Media coverage of the Affordable Care Act these days bounces back and forth between good news and bad. One day the Obama Administration signals that there are more problems with the employer mandate and once again changes the rules. Two days later, federal officials are bragging that ACA enrollment is booming and that even the Young Invincibles are signing up.
Yet perhaps the most significant recent development is the analysis just published by the Wall Street Journal on the limited range of plan options in the ACA exchanges. The newspaper found that in 515 counties across 15 states there is only one insurer selling coverage through the online marketplaces. In more than 80 percent of those counties, the sole insurer is a local Blue Cross/Blue Shield plan.
For the residents of those counties who seek coverage through the exchanges, the ACA is forcing them to do business with a de facto monopoly that can get away with charging inflated premiums. The Journal cites the example of rural, low-income Hardee County in Florida, where comparable exchange-based coverage can cost $200 a month more than in nearby Tampa.
The ACA is premised on the idea that competition would bring down costs and provide better coverage. The Administration and most Congressional Democrats bought into that notion so deeply that they were willing to exclude a public option as unnecessary. That decision looks increasingly bone-headed.
It is true that those who qualify for federal subsidies may be shielded from the cost differentials, but a substantial portion of the uninsured earn too much to qualify for that assistance but are still far from affluent.
A big part of the problem is that major for-profit insurers such as Aetna and UnitedHealth Group have been participating in the exchanges on a very selective basis. The Journal noted that Aetna, for instance, has “targeted areas with stable levels of employment and income to attract desirable customers to its marketplace offerings.”
This is, to put it mildly, infuriating. The ACA was supposed to put a stop to the tendency of Aetna and the other insurance giants to decline coverage to certain categories of people, usually because of pre-existing medical conditions. Now the insurers were supposed to take on all comers, with the federal government functioning in essence as their marketing arm.
It turns out that the national insurers had found another way of cherry-picking. They are simply choosing not to participate in the ACA market in less affluent parts of the country, where they apparently assume that residents are going to have too many medical needs. In a presentation to investors, Aetna admitted that it was participating in exchanges in fewer than one-third of the states.
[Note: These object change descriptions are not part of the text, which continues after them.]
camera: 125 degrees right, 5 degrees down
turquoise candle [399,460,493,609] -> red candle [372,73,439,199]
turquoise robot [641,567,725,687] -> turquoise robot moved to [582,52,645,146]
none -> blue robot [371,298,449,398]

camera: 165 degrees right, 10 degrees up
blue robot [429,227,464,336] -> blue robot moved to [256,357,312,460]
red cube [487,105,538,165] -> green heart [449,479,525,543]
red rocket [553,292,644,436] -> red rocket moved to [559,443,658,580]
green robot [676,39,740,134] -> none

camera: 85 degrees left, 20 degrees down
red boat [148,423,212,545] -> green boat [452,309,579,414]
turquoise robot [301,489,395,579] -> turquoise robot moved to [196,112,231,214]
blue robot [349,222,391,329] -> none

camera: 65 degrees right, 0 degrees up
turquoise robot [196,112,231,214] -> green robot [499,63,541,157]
The decision to limit the scope of their involvement does not result from any financial distress on the part of the major players. In recent weeks Aetna, Humana and Wellpoint have all reported healthy gains in profits for 2013. The big boys are also getting bigger. Aetna swallowed competitor Coventry Health Care, which added $14 billion to its annual revenue stream.
For those of us who advocated a single payer approach, or at least a public option, the behavior of the insurance companies comes as no surprise. These companies have always found ways to increase profits at the expense of coverage, and they always will. Now that they cannot discriminate explicitly against those in poor health, they will discriminate against communities in which think there is likely to be larger numbers of less healthy residents. It is an insidious new form of redlining.
It is disappointing that the Obama Administration, which is going to such great lengths to help businesses adjust to the ACA, seems to have little inclination to help individuals contend with the substandard offerings in some of the exchanges. For them the Affordable Care Act may be far from affordable.